# Draught excluder for new hardwood sashes



## RichD1 (9 Mar 2021)

Thinking ahead when I get the stiles ready for morticing, what would be the best solution for draught excluding?

I've got a sample pack from Reddish seals of their brush type excluder but I'm wondering whether this is the best solution as the clearances need to be quite tight and consistent around the sash. Also the frames would be painted so would the brush gradually wear the paint off.

I'm familiar with the EPDM self adhesive strip type from Stormguard which has 3 small blades along them to aid compression and sealing which you stick to the frame recess on which the sash would close against. Having used cheap foam excluder which eventually sticks to the opening sash and pulls off whether these would last.

Is there any other alternatives worth considering.

Richard


----------



## Ollie78 (9 Mar 2021)

Do not use the stormguard foam stuff.
Either the brush pile with weather fins on the schlegel seals are both fine.

Advantage of the brush pile is that its 3 different pile lengths allow for adjustment of fit if required. Disadvantage is it gets grubby.
The schlegel stuff is good but no adjustment really, I prefer the straight one rather than the flip one.
For either it is best to use the 8mm self adhesive carrier and the 2 part slim parting bead. They also do staff bead with carrier built in.

Ollie


----------



## RichD1 (10 Mar 2021)

Thanks Ollie,

The Stormguard wasn’t the foam type but the EDPM soft rubber. I’ve just used some on my daughters windows so before I make a final decision I’ll see how well that has faired over the winter.

The Reddish brush type I was going to use the routed in T section, but I’ll take a look at the Schlegel stuff. Think Reddish stocks it.

Richard


----------



## Doug71 (10 Mar 2021)

Is it casement/hinged sashes you are doing not sliding sash?

I used Aquamac 21 as a wiping seal in the edge of some casement sashes I refurbished, I thought it might cause problems for opening them but it was fine. 
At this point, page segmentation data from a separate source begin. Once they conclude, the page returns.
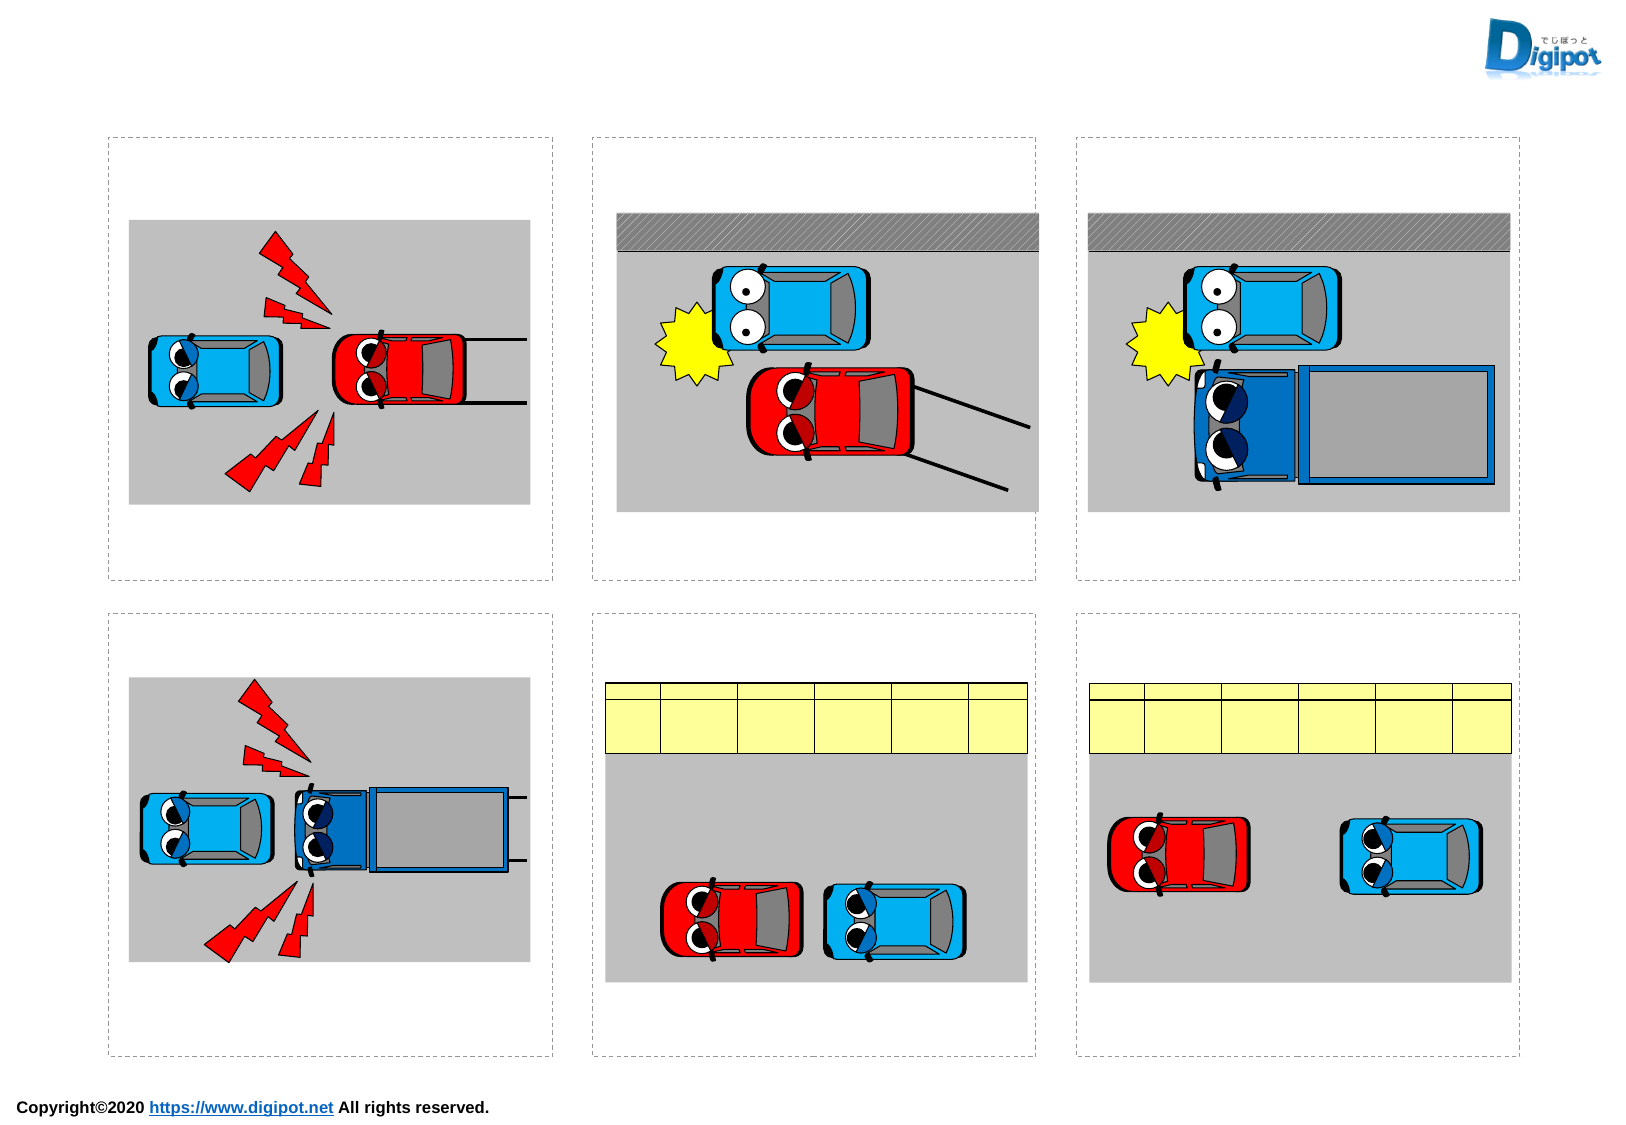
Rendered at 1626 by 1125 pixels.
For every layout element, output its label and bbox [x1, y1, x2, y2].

text_box [616, 212, 1040, 513]
picture [1485, 18, 1602, 82]
text_box [1087, 212, 1511, 513]
text_box [128, 219, 531, 505]
text_box [605, 682, 1028, 983]
text_box [1089, 683, 1512, 983]
text_box [128, 676, 531, 963]
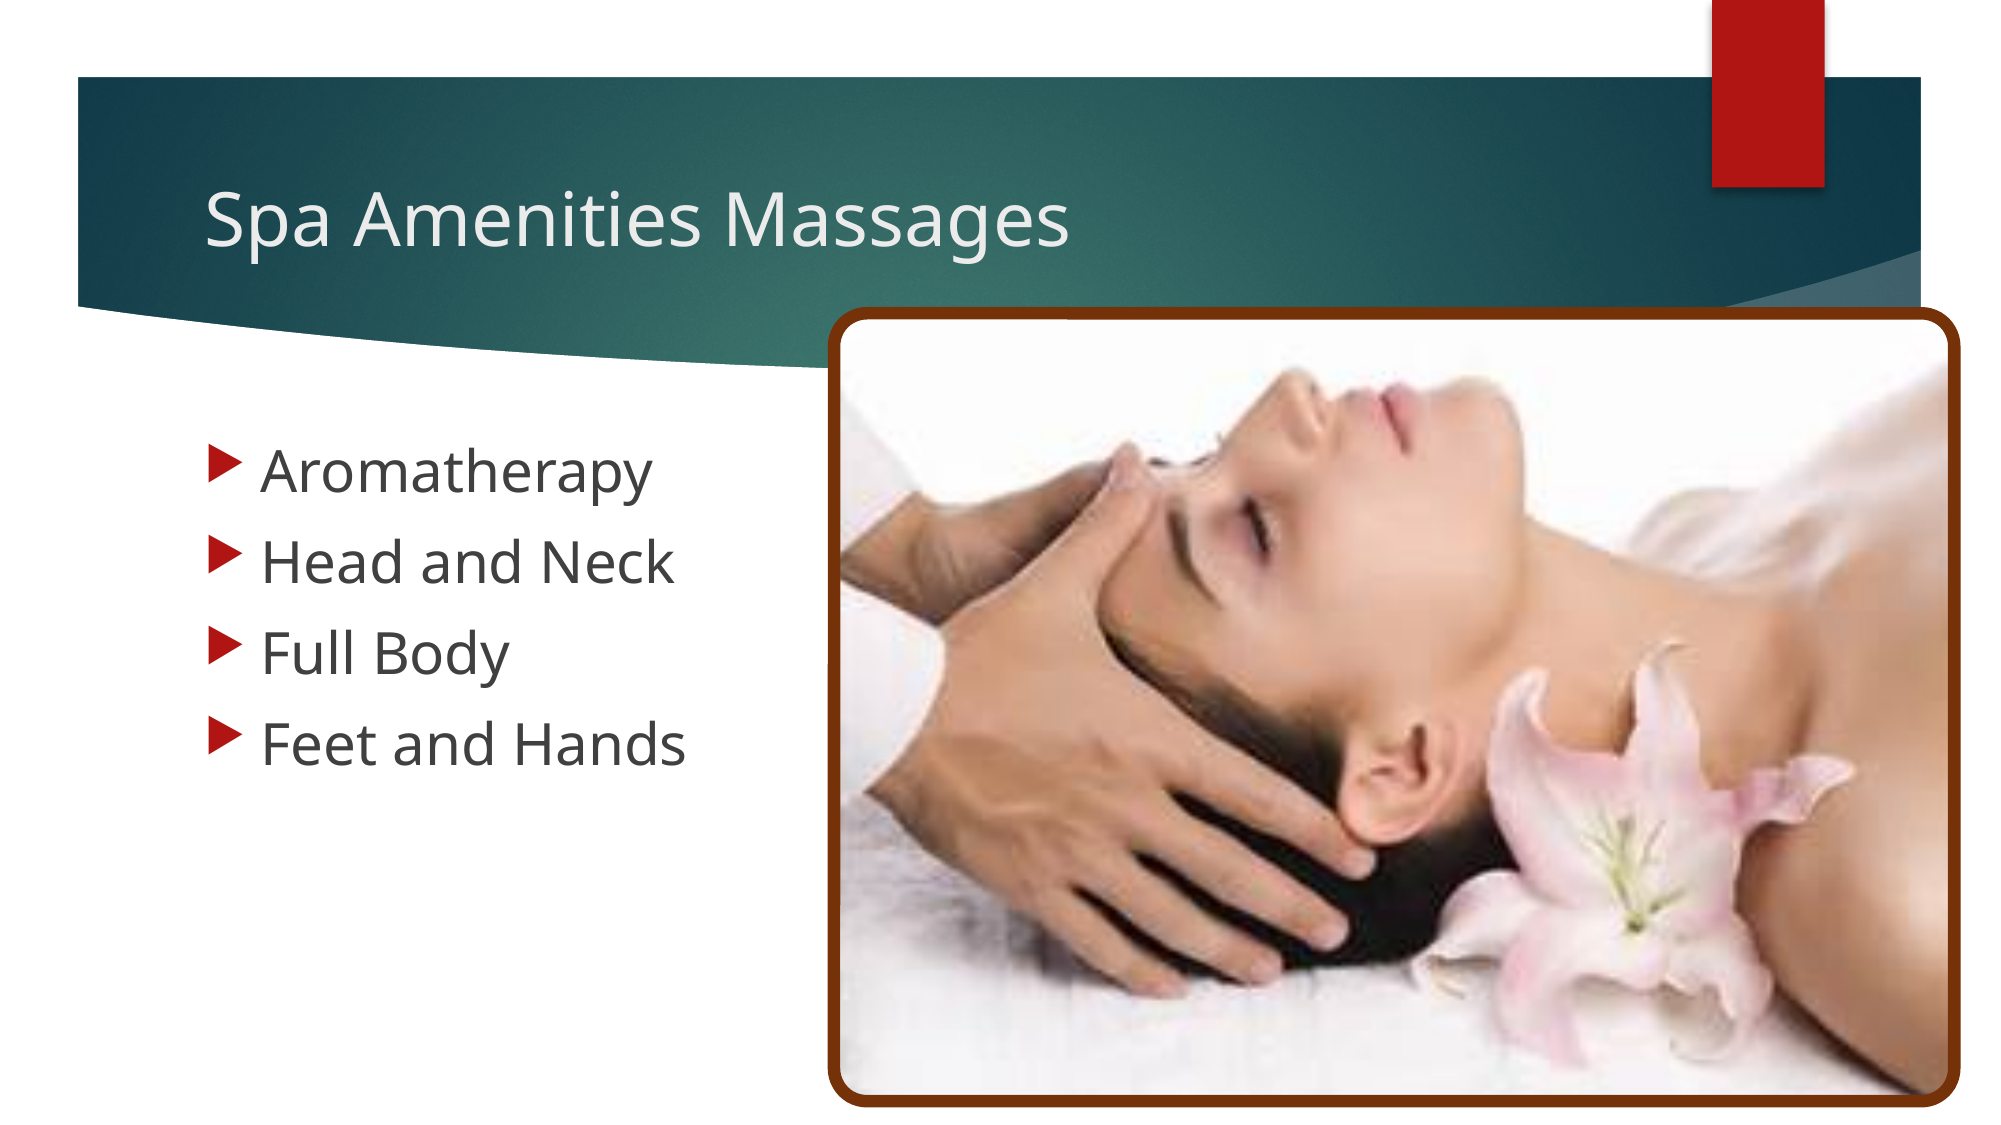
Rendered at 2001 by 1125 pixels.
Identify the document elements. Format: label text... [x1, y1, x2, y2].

list Aromatherapy Head and Neck Full Body Feet and Hands [189, 427, 827, 988]
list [833, 312, 1955, 1102]
title Spa Amenities Massages [189, 158, 1638, 275]
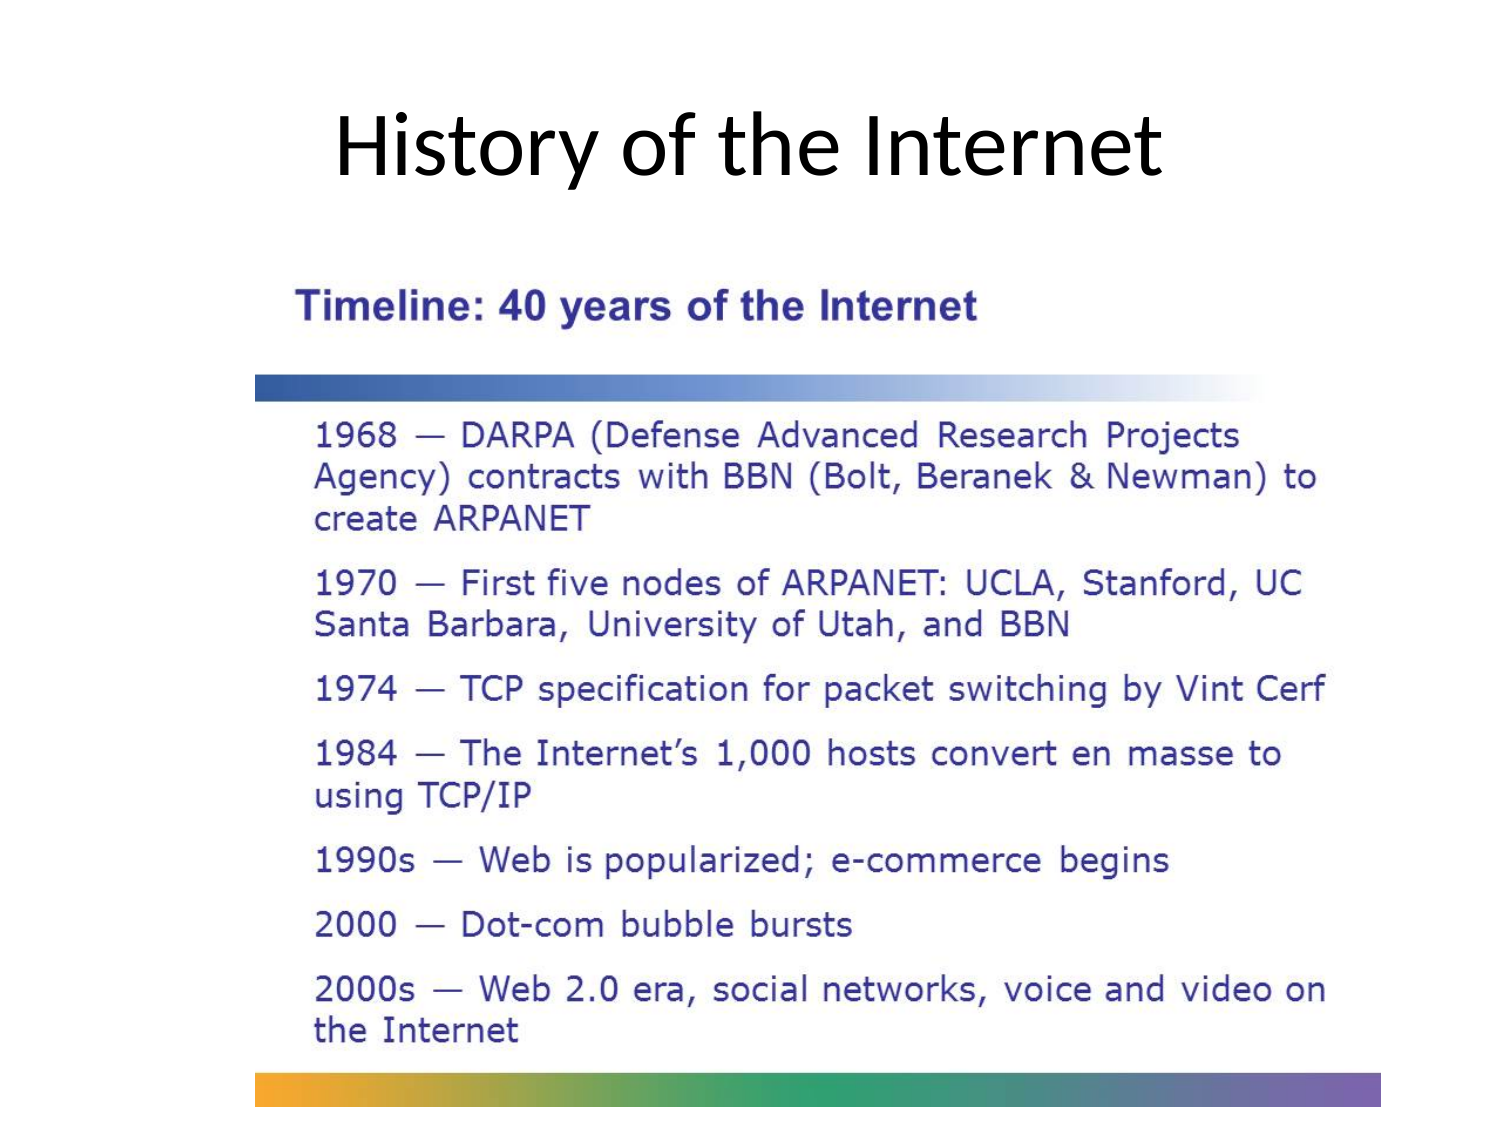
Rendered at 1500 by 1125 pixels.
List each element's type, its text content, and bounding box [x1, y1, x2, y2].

title History of the Internet [75, 45, 1425, 233]
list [254, 262, 1381, 1107]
I experimented with brush pile on the first one buy found the AQ21 worked much better.

Quick lunchtime sketch, can't remember if I actually put the draught strip a bit closer to the outside or not


----------



## RichD1 (10 Mar 2021)

Sounds interesting, what sort of tolerances can the Aquamac cope with?

Richard


----------



## Doug71 (10 Mar 2021)

Here it is on Wealden website recommending a 3-5.5mm gap.

Wealden shows the way it is normally used in the frame, I reversed it and fitted it in the sash instead.





__





Door Seal Aquamac21







www.wealdentool.com


----------



## RichD1 (10 Mar 2021)

I like the sound of the Aquamac but the trouble is it requires a 2.8mm slot which costs £45. If they only made it 3mm. 

Richard


----------